> **WORK ITEM**
Going through the data below, please show each line containing the string "lines".

> **RECORD EXTRACTS**
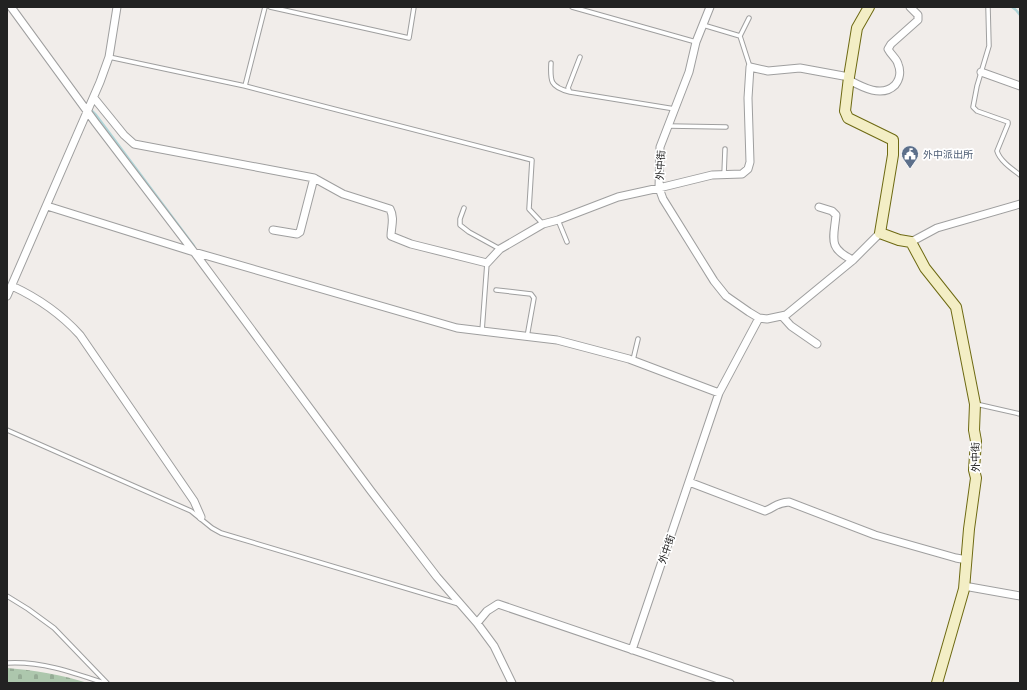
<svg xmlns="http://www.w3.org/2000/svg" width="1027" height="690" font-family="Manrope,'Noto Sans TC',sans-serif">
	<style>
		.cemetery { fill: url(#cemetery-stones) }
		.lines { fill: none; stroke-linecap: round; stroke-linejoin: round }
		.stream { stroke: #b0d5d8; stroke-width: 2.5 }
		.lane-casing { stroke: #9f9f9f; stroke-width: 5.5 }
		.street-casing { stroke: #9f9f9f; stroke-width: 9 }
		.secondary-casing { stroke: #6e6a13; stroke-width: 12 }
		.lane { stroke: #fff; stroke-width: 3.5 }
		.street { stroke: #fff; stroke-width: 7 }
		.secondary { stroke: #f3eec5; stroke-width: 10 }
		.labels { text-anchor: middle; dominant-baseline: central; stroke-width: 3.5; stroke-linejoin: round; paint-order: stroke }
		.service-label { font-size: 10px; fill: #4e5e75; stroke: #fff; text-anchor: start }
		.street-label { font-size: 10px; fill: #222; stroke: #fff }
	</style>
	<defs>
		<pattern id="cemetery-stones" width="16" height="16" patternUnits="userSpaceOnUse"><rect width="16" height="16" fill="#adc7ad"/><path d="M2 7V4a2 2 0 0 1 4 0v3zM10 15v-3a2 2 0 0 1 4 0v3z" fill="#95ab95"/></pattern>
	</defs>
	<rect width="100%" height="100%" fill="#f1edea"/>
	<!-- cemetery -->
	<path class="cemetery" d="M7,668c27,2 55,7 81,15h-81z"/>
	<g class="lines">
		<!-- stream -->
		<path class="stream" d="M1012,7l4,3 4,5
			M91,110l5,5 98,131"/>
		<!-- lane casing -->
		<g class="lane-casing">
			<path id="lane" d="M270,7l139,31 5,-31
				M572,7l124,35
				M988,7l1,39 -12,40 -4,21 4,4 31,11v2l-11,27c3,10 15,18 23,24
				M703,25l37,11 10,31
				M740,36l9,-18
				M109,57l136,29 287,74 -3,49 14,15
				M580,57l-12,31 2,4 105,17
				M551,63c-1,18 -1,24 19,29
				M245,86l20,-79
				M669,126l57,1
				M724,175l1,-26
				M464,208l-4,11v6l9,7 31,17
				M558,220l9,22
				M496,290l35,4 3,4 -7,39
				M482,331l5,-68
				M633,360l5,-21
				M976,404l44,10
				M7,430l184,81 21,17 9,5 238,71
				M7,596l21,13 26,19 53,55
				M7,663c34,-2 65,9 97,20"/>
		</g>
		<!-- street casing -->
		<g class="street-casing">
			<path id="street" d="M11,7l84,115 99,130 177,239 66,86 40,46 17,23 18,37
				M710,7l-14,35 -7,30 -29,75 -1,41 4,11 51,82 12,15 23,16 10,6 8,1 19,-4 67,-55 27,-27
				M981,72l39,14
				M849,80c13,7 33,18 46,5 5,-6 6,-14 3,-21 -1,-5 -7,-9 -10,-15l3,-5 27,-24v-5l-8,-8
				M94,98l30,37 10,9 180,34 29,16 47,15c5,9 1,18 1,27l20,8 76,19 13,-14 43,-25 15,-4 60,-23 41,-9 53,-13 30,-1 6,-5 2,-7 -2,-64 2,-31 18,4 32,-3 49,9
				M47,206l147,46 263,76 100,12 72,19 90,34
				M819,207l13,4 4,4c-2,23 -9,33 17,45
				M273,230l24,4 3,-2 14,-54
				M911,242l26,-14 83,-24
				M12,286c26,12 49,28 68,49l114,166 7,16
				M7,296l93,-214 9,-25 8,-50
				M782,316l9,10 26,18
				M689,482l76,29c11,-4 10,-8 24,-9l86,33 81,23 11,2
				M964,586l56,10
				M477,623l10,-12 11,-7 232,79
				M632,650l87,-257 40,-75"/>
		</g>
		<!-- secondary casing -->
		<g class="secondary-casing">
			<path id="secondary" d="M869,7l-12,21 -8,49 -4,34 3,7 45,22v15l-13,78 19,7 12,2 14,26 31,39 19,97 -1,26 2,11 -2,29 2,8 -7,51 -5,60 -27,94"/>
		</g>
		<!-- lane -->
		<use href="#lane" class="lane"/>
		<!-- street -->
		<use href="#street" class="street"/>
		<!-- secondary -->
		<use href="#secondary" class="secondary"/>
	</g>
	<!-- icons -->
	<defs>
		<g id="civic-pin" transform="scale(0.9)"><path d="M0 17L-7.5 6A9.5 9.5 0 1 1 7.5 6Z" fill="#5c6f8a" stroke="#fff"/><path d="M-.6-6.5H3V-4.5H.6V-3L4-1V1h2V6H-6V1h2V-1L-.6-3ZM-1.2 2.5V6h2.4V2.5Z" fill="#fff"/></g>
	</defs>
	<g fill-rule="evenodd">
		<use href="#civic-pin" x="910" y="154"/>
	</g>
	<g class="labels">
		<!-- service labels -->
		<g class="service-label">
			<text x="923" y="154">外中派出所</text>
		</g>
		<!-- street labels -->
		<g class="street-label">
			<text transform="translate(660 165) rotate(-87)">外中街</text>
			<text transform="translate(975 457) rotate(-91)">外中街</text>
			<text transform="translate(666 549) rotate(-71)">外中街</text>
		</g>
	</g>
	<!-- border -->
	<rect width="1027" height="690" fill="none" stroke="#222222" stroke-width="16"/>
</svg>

> **WRITTEN SOLUTION**
		.lines { fill: none; stroke-linecap: round; stroke-linejoin: round }
	<g class="lines">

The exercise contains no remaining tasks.